This is the first of two articles on SIMEC Atlantis Energy a renewable energy group which is moving away from subsidy support into private sector investment
The accepted conventional wisdom in the UK for the past three decades at least, has been that renewable energy companies have been infant groups that have needed subsidies and what is known as “project finance” to establish that they are bona fide, before private sector investors would come in to do wonders for their share prices.
For some groups the idea has not worked and they have gone bust. Others, like SIMEC Atlantis Energy has, until now, fared better. When the British government-organised subsidy for the small Atlantis group seemed to be drying up, a large private concern, with deep pockets, stepped in.
Atlantis Energy was founded more than a decade ago. It has been quoted on London’s AIM for over three years. Its core business was to develop, finance, construct and operate large scale renewable energy projects in North America, Europe, Asia and emerging markets. It claimed it had 1000MW (megawatts) of power projects in various stages of development.
Its flagship asset has been the MeyGen project in the Pentland Firth offshore, Scotland, which it said was the world’s largest tidal stream array. When we wrote about Atlantis in November 2017 the so-called 6MW capacity pilot of MeyGen was just coming into production, with the claim that there was 392MW of further development capacity from the seabed lease possible. The existing array subsequently exported over 8GWh (gigawatt hours) of energy to the national grid from its four turbines by the end of July 2018.
MeyGen IA, as the 6MW pilot was called, had been funded by the EU and Scotland’s Renewable Energy Investment Fund (REIF). Some of the EU’s support of Euros 20.3million (£17m was used, with the rest in the kitty for expansion. Buoyed by this, the company’s management started to think that it could move quickly to realise the full 392MW potential of the Pentland Firth.
This would require big money, much bigger than Atlantis’s EU donated war-chest held. Nevertheless, Atlantis went for it and applied to the Department for Business, Energy and Industrial Strategy (BEIS), for a Contract for Difference (CfD).

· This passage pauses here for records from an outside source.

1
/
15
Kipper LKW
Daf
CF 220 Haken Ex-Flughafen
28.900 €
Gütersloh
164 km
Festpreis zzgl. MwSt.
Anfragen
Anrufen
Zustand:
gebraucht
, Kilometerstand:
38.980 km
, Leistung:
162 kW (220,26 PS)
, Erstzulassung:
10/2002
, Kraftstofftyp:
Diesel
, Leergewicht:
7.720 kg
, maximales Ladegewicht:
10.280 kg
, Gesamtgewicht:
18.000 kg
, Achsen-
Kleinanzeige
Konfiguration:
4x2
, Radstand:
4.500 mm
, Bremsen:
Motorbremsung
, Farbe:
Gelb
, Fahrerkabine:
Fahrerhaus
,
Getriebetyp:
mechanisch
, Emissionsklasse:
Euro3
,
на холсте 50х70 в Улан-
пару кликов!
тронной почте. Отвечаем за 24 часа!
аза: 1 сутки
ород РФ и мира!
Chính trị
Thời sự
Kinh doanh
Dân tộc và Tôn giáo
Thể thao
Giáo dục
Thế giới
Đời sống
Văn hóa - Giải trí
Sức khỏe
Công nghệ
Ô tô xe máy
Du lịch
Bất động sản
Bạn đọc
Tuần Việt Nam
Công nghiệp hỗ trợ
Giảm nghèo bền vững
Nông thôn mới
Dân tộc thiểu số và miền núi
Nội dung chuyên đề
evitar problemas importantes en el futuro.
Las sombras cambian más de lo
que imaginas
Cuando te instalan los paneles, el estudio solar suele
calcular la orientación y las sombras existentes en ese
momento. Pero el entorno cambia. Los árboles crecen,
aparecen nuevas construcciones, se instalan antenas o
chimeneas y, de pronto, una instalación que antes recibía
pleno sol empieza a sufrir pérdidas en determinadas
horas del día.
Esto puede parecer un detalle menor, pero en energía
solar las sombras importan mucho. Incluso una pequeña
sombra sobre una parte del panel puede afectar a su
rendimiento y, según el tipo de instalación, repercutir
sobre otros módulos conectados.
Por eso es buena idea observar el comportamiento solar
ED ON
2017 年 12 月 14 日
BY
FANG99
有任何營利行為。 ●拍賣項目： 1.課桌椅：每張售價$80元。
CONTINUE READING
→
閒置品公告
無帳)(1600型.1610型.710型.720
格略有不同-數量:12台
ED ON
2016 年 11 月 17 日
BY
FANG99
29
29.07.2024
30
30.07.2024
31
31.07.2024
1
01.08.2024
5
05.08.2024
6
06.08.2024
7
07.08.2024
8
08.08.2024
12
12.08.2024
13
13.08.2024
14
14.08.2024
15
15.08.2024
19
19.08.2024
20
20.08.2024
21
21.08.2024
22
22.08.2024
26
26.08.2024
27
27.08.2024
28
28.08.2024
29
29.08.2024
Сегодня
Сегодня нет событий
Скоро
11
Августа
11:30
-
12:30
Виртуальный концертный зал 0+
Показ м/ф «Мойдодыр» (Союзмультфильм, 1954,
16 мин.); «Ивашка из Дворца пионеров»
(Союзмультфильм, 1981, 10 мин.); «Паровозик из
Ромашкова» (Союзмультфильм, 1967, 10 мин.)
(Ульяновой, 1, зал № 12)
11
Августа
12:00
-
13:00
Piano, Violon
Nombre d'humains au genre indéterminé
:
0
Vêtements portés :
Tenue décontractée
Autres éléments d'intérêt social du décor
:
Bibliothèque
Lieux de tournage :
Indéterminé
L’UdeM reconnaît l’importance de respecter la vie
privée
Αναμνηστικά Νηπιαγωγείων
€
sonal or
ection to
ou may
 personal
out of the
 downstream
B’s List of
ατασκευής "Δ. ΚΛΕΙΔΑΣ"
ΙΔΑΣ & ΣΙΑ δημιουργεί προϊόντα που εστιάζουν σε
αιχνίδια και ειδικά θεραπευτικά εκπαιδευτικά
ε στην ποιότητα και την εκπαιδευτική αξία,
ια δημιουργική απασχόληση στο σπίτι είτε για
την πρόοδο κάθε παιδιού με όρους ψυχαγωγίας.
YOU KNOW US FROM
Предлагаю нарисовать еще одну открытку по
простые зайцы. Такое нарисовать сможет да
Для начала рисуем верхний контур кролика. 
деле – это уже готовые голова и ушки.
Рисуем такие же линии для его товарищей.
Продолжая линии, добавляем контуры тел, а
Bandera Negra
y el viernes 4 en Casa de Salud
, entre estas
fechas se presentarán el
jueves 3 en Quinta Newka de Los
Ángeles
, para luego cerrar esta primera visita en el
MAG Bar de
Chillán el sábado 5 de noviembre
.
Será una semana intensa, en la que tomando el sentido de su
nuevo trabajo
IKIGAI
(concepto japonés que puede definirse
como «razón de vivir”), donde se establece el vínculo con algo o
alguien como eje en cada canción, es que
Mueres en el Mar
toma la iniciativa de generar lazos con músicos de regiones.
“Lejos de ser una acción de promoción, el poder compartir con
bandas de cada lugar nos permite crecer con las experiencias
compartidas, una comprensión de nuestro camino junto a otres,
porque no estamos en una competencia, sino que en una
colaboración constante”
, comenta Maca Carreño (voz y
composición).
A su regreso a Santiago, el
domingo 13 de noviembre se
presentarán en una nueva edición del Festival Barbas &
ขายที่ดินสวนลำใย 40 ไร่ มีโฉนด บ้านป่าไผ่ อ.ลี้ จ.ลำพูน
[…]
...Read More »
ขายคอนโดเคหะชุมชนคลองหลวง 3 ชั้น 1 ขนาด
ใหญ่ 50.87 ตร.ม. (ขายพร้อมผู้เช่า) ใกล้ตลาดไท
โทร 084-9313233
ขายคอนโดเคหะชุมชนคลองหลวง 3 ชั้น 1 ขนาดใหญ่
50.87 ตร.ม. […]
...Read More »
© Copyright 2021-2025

This is the instrument the BEIS uses to support. less established renewable technologies and is ultimately paid for by the consumers. At one CfD auction there was great surprise when a company was awarded a CfDs for £57.5 per MWh for an offshore wind farm.
Atlantis’s application for a CfD was £300 per MWh and, not surprisingly, was unsuccessful. Having been rebuffed in this way Atlantis looked around for ways to diversify. In May 2018 the board of Atlantis approved the acquisition of SIMEC Uskmouth Power (SUP), a 220MW power plant in Wales, from SIMEC Energy. As part of the deal SIMEC Energy, a division of GFG Alliance, would become the largest shareholder in the company and its name was to change to SIMEC Atlantis Energy (SAE).
GFG Alliance is a London headquartered international conglomerate. It combines energy generation, metal manufacturing and financial services. It has total revenues of US$13 billion a year and net assets of around US$3.1bn, the company is owned by the Gupta family.
SAE’s plan is to convert the power plant to a facility that uses end-of-waste pellets instead of coal at a cost of £200m. The energy pellets are to be derived from a mixture of biogenic material and plastics that cannot be recycled and are typically sent to landfill.
The interim results for the six months ended 30 June 2018 said: “The company is on track to have first power generation from the converted plant in in 2020 which will immediately deliver meaningful operational cashflows”.
The consolidated group’s cash position at 30 June 2018 was £22.8m (2017: £5.6m) including £3.1m held at MeyGen. Revenue was £1.3m in the period (2017: nil) driven by MeyGen operations. The group loss for the period was £9.1m (2017: £3.2m). The group total equity at 30 June 2018 was £134m (2017 £60.2m) an increase of over £74m as a result of the acquisition of and the May 2018 £20m equity fundraising.
.Macquarie Research in a broker’s note in July 2018, commenting on SAE and the SUP takeover forecast the plant would generate an EBITDA (earnings before taxation, depreciation and amortisation) of £51m in its first full year of operation in 2021. And, on this basis Macquarie broker valued it at 42 pence a share, or £152m, based on a a discount rate 13 per cent. This made up the bulk of its target price which was set at 55p a share.